## Required action:
Among the lines of the records, please find those that contain the word "many" and copy them.

● ● ●

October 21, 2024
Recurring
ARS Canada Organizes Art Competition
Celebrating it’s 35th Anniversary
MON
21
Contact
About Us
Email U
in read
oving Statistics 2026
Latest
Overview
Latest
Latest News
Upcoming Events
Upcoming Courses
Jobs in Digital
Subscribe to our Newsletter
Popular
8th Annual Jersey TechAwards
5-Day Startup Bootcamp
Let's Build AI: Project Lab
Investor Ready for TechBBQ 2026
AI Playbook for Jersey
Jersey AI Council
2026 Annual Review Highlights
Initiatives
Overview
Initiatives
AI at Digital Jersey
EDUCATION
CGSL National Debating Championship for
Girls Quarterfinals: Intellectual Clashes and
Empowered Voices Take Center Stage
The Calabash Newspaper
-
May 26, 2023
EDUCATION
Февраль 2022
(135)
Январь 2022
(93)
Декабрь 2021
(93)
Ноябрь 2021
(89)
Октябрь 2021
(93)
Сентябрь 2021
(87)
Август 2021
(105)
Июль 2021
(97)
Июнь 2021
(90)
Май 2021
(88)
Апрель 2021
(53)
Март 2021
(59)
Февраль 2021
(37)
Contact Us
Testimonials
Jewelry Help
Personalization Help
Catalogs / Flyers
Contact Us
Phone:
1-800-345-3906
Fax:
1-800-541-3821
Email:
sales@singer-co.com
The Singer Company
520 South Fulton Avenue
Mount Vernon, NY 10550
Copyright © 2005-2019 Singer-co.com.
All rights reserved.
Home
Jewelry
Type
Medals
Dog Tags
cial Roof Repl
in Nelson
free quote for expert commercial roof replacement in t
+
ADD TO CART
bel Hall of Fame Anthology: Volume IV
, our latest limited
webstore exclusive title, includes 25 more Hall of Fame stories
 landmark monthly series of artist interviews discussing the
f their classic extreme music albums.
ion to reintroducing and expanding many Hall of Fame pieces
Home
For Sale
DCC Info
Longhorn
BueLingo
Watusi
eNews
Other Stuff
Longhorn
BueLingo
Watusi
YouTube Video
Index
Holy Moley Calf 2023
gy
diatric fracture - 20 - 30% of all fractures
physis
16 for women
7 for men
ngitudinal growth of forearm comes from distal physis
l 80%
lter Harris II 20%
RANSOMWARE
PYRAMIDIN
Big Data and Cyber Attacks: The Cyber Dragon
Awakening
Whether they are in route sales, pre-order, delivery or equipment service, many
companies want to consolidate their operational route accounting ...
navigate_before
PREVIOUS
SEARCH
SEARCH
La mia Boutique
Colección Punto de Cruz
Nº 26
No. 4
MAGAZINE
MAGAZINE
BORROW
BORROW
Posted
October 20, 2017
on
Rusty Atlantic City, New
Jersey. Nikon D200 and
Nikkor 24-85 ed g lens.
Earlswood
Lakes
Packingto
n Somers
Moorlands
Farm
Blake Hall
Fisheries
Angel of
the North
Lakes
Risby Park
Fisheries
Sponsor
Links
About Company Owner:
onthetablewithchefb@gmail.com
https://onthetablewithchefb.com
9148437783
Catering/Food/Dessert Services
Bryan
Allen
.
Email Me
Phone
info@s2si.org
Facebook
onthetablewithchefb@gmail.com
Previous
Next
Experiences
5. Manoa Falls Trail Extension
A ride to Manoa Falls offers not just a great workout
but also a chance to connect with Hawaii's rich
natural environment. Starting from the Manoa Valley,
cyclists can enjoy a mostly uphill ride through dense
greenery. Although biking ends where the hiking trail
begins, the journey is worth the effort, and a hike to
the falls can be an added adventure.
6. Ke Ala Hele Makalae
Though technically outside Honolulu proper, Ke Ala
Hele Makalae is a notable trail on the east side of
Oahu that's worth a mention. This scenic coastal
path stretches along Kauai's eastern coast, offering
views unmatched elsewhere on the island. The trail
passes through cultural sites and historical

● ● ●

## Solution below:
ion to reintroducing and expanding many Hall of Fame pieces
Whether they are in route sales, pre-order, delivery or equipment service, many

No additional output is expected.